**WORK INSTRUCTION:**
Scan the data below for the string "lines". Copy every line where it appears.

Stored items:
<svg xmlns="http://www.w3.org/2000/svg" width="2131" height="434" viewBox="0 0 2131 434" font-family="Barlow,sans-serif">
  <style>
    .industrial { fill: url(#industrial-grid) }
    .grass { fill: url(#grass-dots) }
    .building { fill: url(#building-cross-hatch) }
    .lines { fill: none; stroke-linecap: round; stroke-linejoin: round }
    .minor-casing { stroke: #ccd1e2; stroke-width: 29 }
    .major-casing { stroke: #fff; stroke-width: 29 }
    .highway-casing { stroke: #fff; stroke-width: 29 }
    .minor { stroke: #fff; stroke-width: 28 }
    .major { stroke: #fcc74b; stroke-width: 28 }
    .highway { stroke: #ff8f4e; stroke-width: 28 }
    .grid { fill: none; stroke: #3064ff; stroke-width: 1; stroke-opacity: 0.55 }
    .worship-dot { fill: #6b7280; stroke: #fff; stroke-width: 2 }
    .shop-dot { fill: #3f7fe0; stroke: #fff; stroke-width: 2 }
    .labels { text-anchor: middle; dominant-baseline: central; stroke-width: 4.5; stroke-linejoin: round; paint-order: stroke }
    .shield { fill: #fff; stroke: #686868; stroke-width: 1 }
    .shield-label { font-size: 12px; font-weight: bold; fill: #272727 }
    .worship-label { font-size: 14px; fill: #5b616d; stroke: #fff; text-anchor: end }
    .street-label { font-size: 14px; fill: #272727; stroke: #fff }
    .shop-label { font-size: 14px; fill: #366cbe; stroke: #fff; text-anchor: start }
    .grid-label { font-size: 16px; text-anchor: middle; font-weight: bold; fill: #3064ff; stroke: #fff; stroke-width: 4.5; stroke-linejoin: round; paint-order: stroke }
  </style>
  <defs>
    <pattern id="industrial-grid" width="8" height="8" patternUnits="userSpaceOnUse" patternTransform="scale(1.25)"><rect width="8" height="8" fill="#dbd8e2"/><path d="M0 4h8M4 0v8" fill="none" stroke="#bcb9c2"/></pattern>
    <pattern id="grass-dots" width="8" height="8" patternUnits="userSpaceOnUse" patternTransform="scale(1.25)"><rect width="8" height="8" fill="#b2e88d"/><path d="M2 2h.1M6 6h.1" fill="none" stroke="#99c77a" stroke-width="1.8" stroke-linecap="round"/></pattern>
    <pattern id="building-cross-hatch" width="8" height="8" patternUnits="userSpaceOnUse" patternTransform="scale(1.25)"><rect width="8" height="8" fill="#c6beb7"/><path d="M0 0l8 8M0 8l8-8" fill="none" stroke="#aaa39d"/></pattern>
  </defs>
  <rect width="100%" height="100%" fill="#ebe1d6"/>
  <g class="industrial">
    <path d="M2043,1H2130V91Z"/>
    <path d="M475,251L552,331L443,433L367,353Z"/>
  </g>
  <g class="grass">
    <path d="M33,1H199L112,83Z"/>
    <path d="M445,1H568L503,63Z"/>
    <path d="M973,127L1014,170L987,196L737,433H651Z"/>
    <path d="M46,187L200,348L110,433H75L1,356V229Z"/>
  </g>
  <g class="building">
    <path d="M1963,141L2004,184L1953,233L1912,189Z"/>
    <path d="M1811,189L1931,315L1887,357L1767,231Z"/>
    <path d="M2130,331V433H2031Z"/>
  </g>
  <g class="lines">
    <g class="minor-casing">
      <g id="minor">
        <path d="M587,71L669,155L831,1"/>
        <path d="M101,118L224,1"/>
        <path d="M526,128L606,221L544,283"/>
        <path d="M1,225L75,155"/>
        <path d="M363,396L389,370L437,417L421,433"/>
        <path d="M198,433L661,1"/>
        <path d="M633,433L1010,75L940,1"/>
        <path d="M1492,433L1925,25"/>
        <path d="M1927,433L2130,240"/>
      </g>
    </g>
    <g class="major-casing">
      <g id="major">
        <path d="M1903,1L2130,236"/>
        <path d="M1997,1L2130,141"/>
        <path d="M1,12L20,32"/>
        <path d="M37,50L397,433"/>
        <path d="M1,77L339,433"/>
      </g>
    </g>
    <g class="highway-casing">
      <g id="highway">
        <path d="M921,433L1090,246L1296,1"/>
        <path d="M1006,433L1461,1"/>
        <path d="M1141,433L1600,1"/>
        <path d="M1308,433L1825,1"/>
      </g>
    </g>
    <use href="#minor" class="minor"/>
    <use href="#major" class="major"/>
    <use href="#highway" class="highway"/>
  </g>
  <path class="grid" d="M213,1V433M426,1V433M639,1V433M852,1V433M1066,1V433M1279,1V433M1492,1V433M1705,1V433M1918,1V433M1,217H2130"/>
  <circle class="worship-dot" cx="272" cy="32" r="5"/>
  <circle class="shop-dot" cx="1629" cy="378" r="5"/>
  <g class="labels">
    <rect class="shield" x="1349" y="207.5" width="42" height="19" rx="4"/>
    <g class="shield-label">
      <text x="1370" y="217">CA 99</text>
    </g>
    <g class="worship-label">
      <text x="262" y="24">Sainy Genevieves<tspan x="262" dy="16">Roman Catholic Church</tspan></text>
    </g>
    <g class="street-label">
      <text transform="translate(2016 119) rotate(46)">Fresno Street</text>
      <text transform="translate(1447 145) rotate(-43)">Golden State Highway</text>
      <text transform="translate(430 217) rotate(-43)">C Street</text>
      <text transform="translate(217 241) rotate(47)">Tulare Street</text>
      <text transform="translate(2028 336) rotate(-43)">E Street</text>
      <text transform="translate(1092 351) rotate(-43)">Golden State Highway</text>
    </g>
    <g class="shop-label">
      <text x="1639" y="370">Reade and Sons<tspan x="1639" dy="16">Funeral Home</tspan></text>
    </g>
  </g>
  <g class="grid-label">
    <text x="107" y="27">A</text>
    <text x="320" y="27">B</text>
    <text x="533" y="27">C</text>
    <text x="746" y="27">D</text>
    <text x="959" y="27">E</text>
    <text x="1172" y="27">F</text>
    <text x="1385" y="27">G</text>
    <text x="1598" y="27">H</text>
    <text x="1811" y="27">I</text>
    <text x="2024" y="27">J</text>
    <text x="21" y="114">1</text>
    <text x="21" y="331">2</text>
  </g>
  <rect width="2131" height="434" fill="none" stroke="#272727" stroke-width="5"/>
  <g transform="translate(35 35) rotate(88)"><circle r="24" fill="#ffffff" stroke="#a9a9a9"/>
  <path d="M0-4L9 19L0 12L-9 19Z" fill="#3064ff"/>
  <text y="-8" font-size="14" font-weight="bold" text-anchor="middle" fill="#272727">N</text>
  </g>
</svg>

**FINAL ANSWER:**
    .lines { fill: none; stroke-linecap: round; stroke-linejoin: round }
  <g class="lines">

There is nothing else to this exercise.